---------- Data section

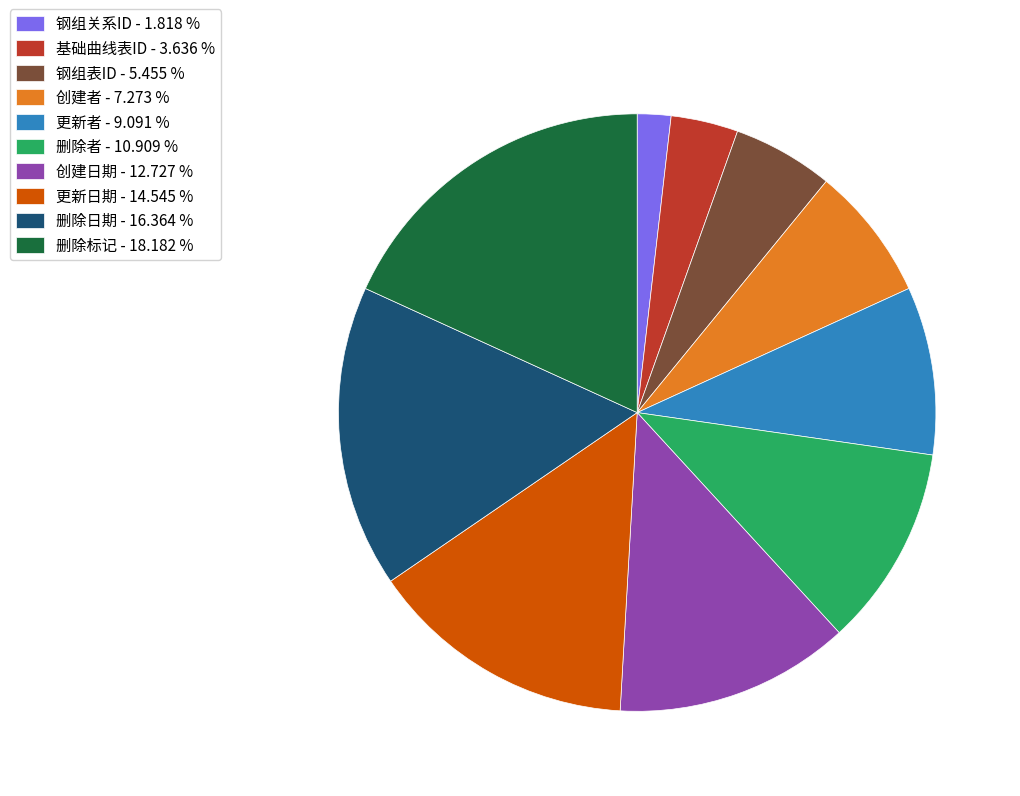

True or false: 基础曲线表ID accounts for 10% of the total.

False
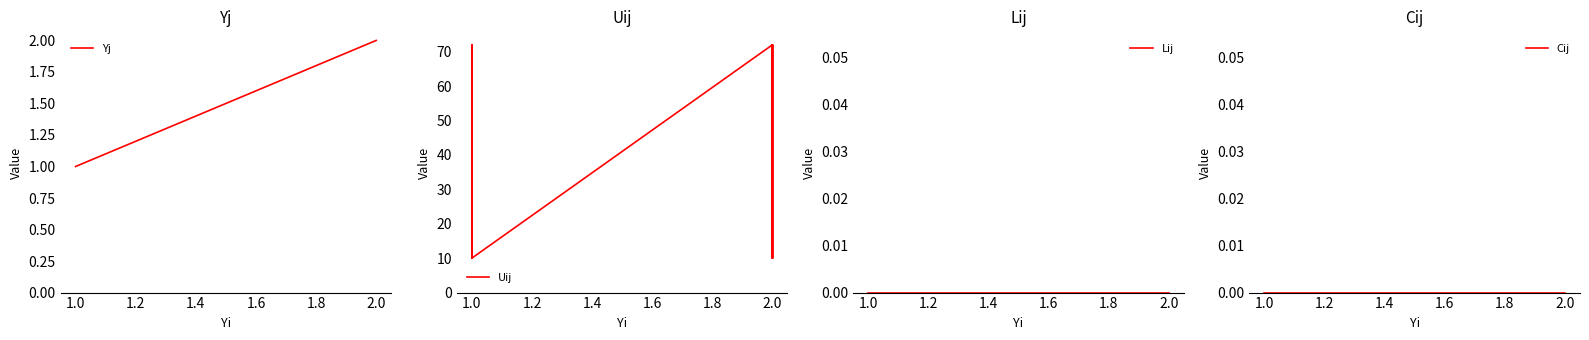

What is the difference between the maximum and minimum values in the Uij series?

62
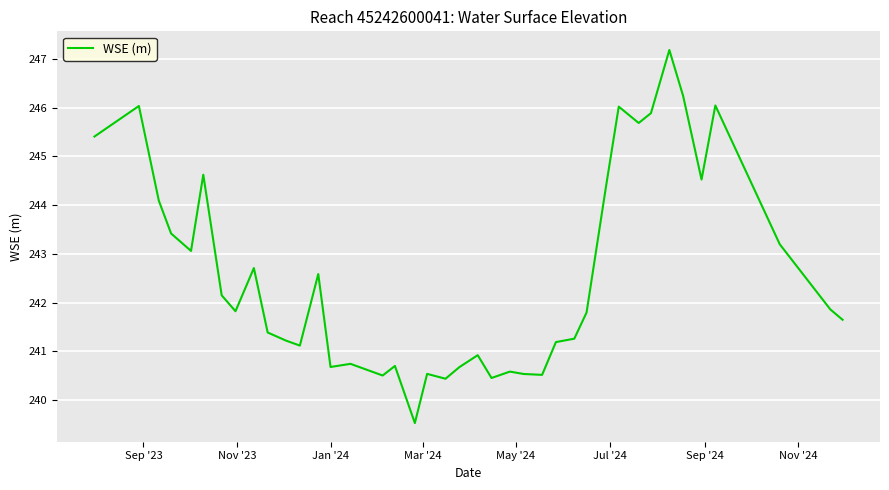

What is the greatest value displayed?

247.2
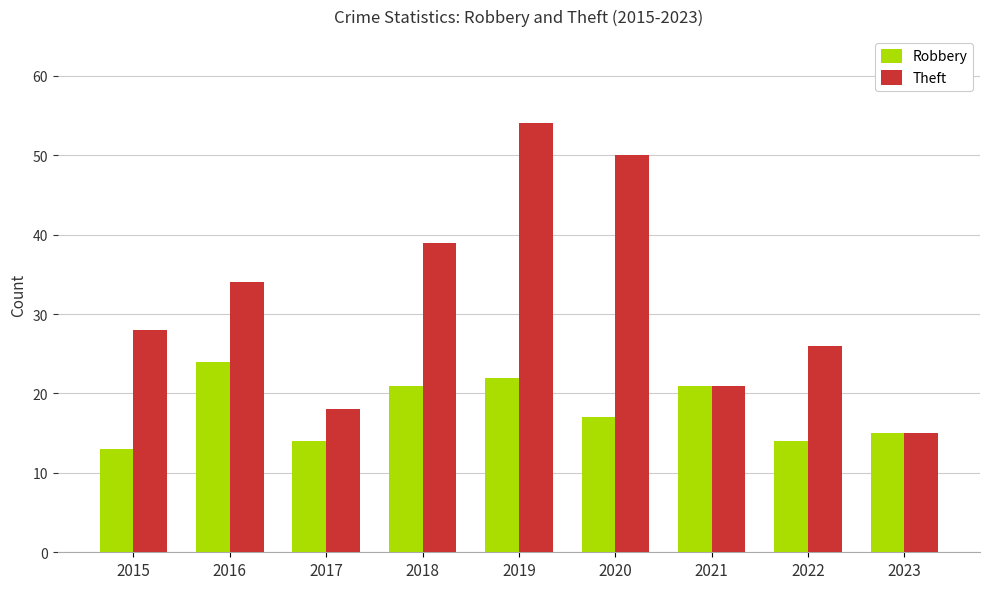

Which series has the largest total across all categories?

Theft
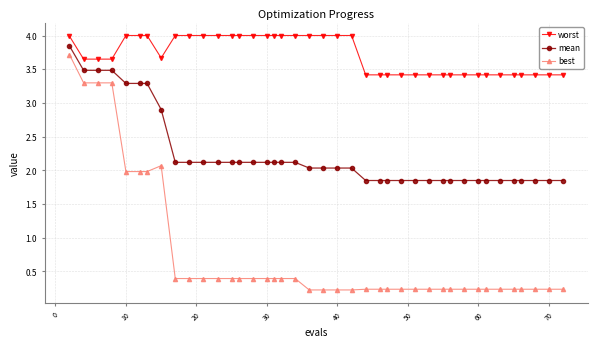

What is the average value of the best series?

0.8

--------------------

Turn the items above into a numbered list with no blank lines. Leave every picture out of your answer.

1. True or false: 基础曲线表ID accounts for 10% of the total.
2. False
3. What is the difference between the maximum and minimum values in the Uij series?
4. 62
5. What is the greatest value displayed?
6. 247.2
7. Which series has the largest total across all categories?
8. Theft
9. What is the average value of the best series?
10. 0.8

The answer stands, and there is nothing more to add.